We returned last week from a wonderful time away in Ohio and Michigan visiting family and friends. Oliver was a super traveler. He didn't mind being in the car and loved being able to sleep in a king size hotel bed between Matt & I. We took things slowly - more time spent inside with the air conditioning and minimizing activities. He does best with a more relaxed pace and we obliged.
We lounged by our friends' pool and Oliver even enjoyed some time in the water. It was truly a fantastic time away. A few weeks ago we weren't sure we would be making the trip. However, our confidence improved and we felt Oliver would benefit from seeing those who love him.
Returning home is never easy. The post vacation blues begin to set in. I miss my friends. We are in different states and countries, but manage a yearly get together each July. We look forward to it the entire year and saying goodbye is never easy. Watching them say goodbye to Oliver was especially painful this go around. The adults know.
Since we have been home, Oliver hasn't been himself. He isn't sleeping well, which is common among children with Sanfilippo. However he has actually never gone through a sleeplessness stage, so this all feels quite new. When we put him to bed, his brain kicks into high gear and his legs will not stop moving. Crossing over and over again for hours. Hours.
We met with his primary doctor Wednesday and consulted with some other members of his team. They recommended we try a new medication to help him fall asleep. We are on night three with very little improvement. Tonight I put lavender oil on his feet, warmed a lavender lovey to keep in his bed, a attached a small fan to keep both air moving and provide a comforting hum. The combination of things seemed to help a tiny bit, as it only took him three hours to fall asleep instead of the recent five.
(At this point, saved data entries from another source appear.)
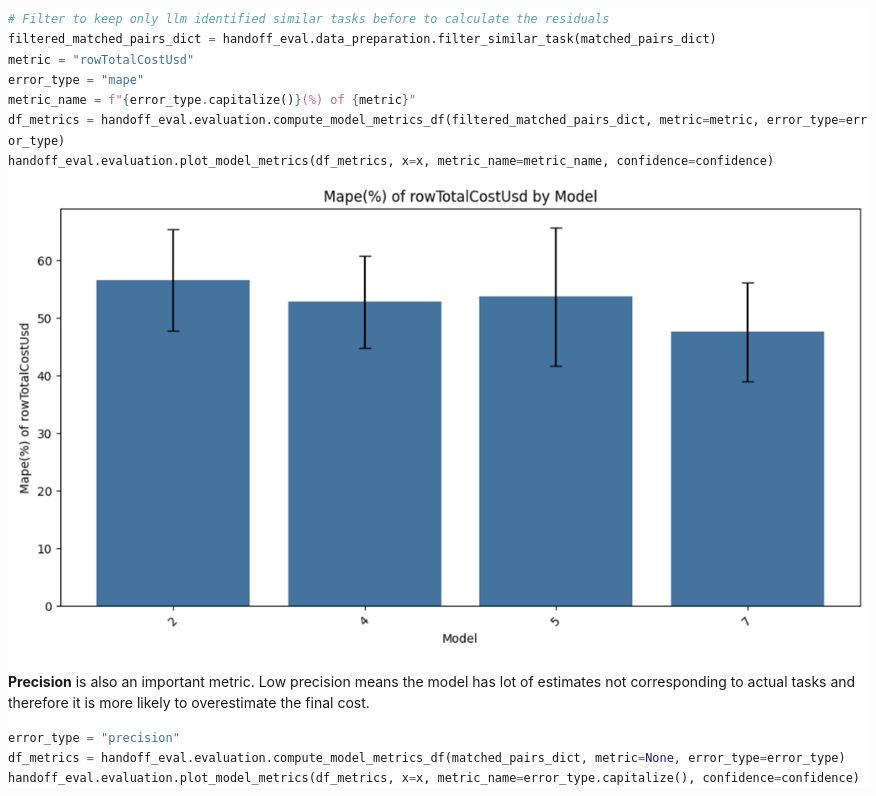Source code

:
 ```python
# Filter to keep only llm identified similar tasks before to calculate the residuals
filtered_matched_pairs_dict = handoff_eval.data_preparation.filter_similar_task(matched_pairs_dict)
metric = "rowTotalCostUsd"
error_type = "mape"
metric_name = f"{error_type.capitalize()}(%) of {metric}"
df_metrics = handoff_eval.evaluation.compute_model_metrics_df(filtered_matched_pairs_dict, metric=metric, error_type=error_type)
handoff_eval.evaluation.plot_model_metrics(df_metrics, x=x, metric_name=metric_name, confidence=confidence)
```
![MAPE by model](images/mape_by_model.png)

**Precision** is also an important metric. Low precision means the model has lot of estimates not corresponding to actual tasks and therefore it is more likely to overestimate the final cost.

```python
error_type = "precision"
df_metrics = handoff_eval.evaluation.compute_model_metrics_df(matched_pairs_dict, metric=None, error_type=error_type)
handoff_eval.evaluation.plot_model_metrics(df_metrics, x=x, metric_name=error_type.capitalize(), confidence=confidence)
```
I feared this would happen. Once seizures start, side effects pop up. New medications are added. And it feels like I can't get ahead of the disease. It reminds me of our final six months with Waverly.
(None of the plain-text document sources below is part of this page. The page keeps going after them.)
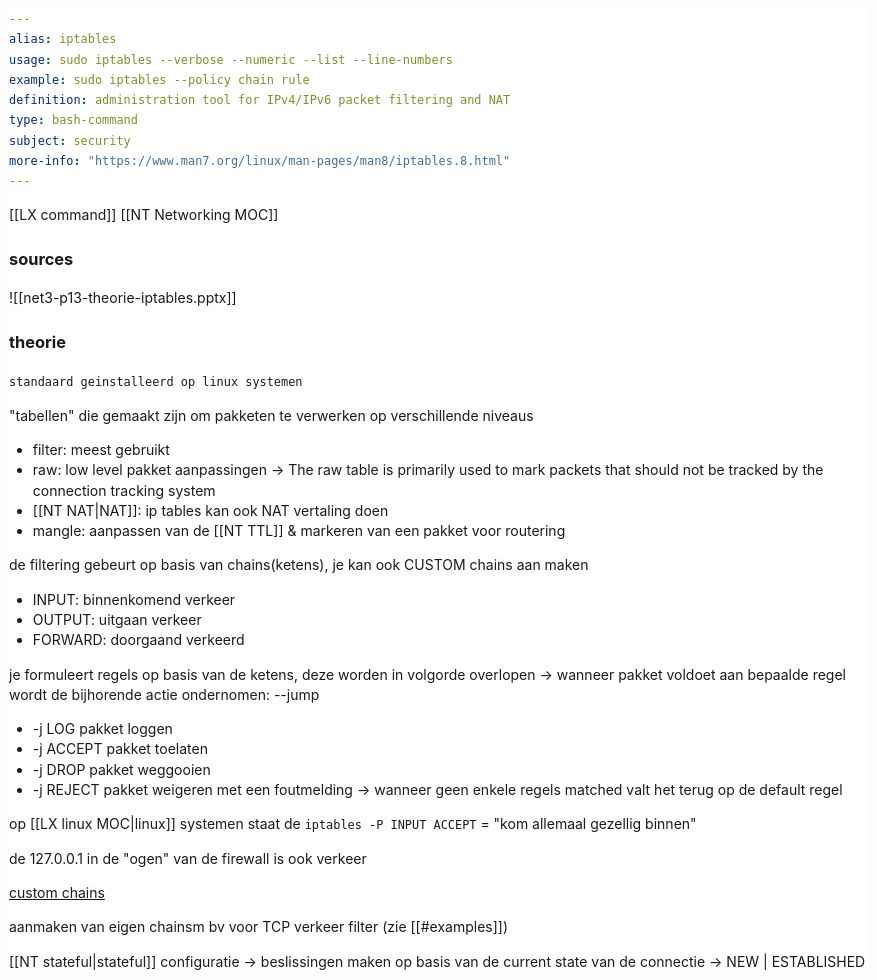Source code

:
 ```yaml
---
alias: iptables
usage: sudo iptables --verbose --numeric --list --line-numbers 
example: sudo iptables --policy chain rule 
definition: administration tool for IPv4/IPv6 packet filtering and NAT
type: bash-command
subject: security
more-info: "https://www.man7.org/linux/man-pages/man8/iptables.8.html"
---
```

 
[[LX command]]
[[NT Networking MOC]]

### sources

![[net3-p13-theorie-iptables.pptx]]

### theorie

	standaard geinstalleerd op linux systemen
"tabellen" die gemaakt zijn om pakketen te verwerken op verschillende niveaus
- filter: meest gebruikt
- raw: low level pakket aanpassingen -> 
  The raw table is primarily used to mark packets that should not be tracked by the connection tracking system
- [[NT NAT|NAT]]: ip tables kan ook NAT vertaling doen 
- mangle: aanpassen van de [[NT TTL]] & markeren van een pakket voor routering

de filtering gebeurt op basis van chains(ketens), je kan ook CUSTOM chains aan maken
- INPUT: binnenkomend verkeer
- OUTPUT: uitgaan verkeer
- FORWARD: doorgaand verkeerd

je formuleert regels op basis van de ketens, deze worden in volgorde overlopen
-> wanneer pakket voldoet aan bepaalde regel wordt de bijhorende actie ondernomen: --jump
- -j LOG pakket loggen
- -j ACCEPT pakket toelaten
- -j DROP pakket weggooien
- -j REJECT pakket weigeren met een foutmelding
-> wanneer geen enkele regels matched valt het terug op de default regel

op [[LX linux MOC|linux]] systemen staat de `iptables -P INPUT ACCEPT` = "kom allemaal gezellig binnen"


de 127.0.0.1 in de "ogen" van de firewall is ook verkeer

<u>custom chains</u>

aanmaken van eigen chainsm
bv voor TCP verkeer filter (zie [[#examples]])

[[NT stateful|stateful]] configuratie -> beslissingen maken op basis van de current state van de connectie -> NEW | ESTABLISHED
For Wavey, it was her arms. They were in constant motion. For hours she would raise them up over the head and then bring them back to her torso. We would use weighted blankets and try to wrap her arms, but she always found a way to pry them loose. As I watched Oliver's wiggly legs, I was reminded of her arms. The movement was the sign that her brain was being fully overtaken by the disease. She was incapable of even stopping a limb. She was restless and utterly exhausted.
I remember feeling a shift. Something was changing and I didn't like it. Everything inside of me was screaming. I feel that way again. And it terrifies me.